The information below is for an older proposed charter
Document Proposed charter RADIUS EXTensions WG (radext) Snapshot
Title RADIUS EXTensions
Last updated 2023-02-03
State Start Chartering/Rechartering (Internal Steering Group/IAB Review) Rechartering
WG State Proposed
IESG Responsible AD Paul Wouters
Charter edit AD Paul Wouters
Send notices to (None)

charter-ietf-radext-06-01

The RADIUS Extensions Working Group will focus on extensions to the
RADIUS protocol pending approval of the new work from the Area Director
and clarify its usage and definition.

Furthermore, to ensure backward compatibility with existing RADIUS
implementations, as well as compatibility between RADIUS and Diameter,
the following restriction is imposed on extensions considered by the
RADEXT WG:

All documents produced must specify means of interoperation with legacy
RADIUS and, if possible, be backward compatible with existing RADIUS
RFCs, including RFCs 2865-2869, 3162, 3575, 3579, 3580, 4668-4673,4675,
5080, 5090, 5176 and 6158. Transport profiles should, if possible, be
compatible with RFC 3539.

The WG will review its existing RFCs' document track categories and
where necessary or useful change document tracks, with minor changes in
the documents if needed. Any changes to document tracks require approval
by the responsible Area Director.

Work Items

The immediate goals of the RADEXT working group are to address the
following issues:

  • Deprecating the use of insecure transports outside of secure
    networks. This work updates RFC 6421 where possible.

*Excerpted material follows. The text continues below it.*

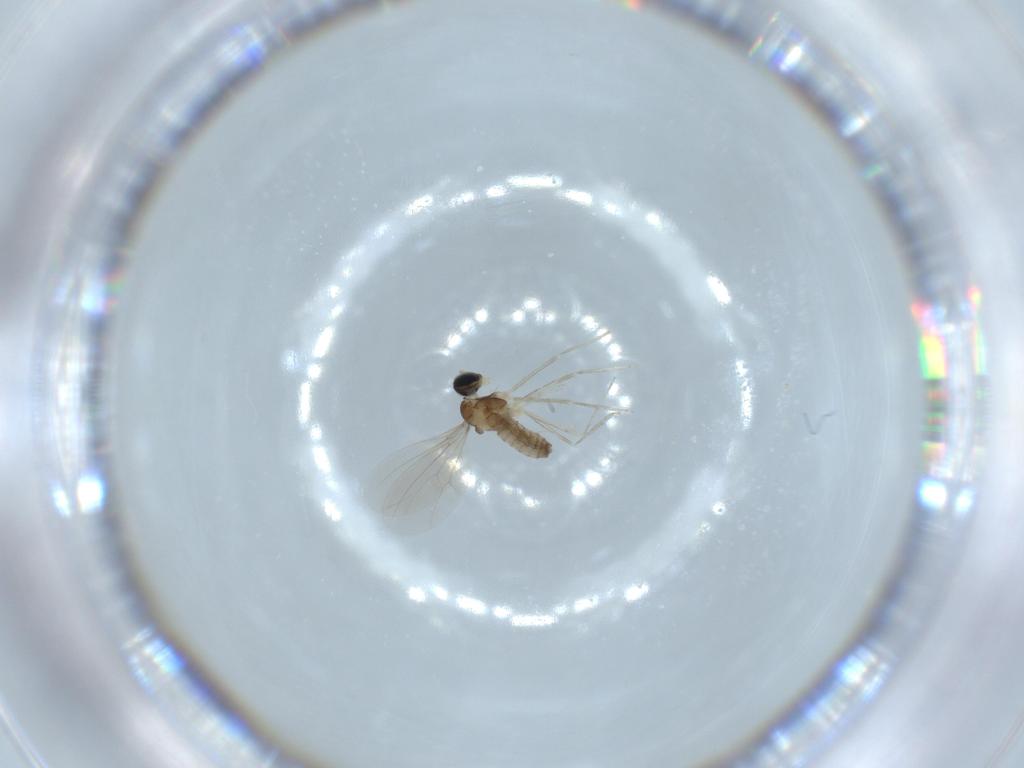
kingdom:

  • Bring RFC 6614 (RADIUS/TLS), and RFC 7360 (RADIUS/DTLS) to
    Standards track.

  • Define best practices for using TLS-PSK with TLS-based transport.

  • Define best practices for RADIUS roaming, and roaming consortia
    based on experience with RADIUS/TLS.

  • Improve operations for multi-hop RADIUS networks: e.g. loop detection
    and prevention, a multi-hop Status-Server equivalent with ability to
    Trace the proxy steps a RADIUS message will follow.

  • Extend the 8-bit RADIUS ID space to allow more than 256 "in flight"
    packets across one connection.

  • Allow for CoA / Disconnect packets to be sent in "reverse" down a
    RADIUS/TLS or RADIUS/DTLS connection. This functionality assists with
    transit of NATs.

  • Defining Application-Layer Protocol Negotiation (ALPN) extensions for RADIUS/TLS and RADIUS/TLS
    which allow the use of those transports in a FIPS-140 compliant environment.

Timeline:

Much of this work should be completed by 2024 in order to be part of
the WiFi 8 release, with products in 2026.